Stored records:
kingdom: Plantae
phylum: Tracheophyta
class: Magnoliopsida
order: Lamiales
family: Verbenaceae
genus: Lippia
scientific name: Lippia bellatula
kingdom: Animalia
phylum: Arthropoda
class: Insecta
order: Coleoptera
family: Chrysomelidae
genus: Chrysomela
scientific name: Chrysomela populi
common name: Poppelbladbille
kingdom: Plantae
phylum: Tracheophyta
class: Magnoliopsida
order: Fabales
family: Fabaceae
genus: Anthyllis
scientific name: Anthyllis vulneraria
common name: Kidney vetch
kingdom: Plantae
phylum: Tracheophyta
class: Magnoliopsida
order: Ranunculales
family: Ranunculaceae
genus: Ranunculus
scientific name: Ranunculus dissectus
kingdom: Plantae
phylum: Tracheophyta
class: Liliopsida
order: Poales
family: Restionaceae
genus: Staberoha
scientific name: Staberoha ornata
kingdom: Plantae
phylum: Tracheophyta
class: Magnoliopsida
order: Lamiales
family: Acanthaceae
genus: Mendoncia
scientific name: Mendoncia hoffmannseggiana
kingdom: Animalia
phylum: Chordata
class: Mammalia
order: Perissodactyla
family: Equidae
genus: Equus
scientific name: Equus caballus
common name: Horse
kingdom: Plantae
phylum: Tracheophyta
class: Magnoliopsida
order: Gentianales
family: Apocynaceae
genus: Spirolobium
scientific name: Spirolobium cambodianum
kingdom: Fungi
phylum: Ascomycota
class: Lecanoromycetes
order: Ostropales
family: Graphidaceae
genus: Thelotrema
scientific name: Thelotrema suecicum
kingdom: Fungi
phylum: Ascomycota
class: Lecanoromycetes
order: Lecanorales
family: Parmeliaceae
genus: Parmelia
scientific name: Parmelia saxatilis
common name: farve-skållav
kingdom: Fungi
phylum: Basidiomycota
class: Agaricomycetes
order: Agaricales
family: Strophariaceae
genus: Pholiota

Direction:
Determine how many lines of the material above contain the string "genus", and give only that number.

Answer:
11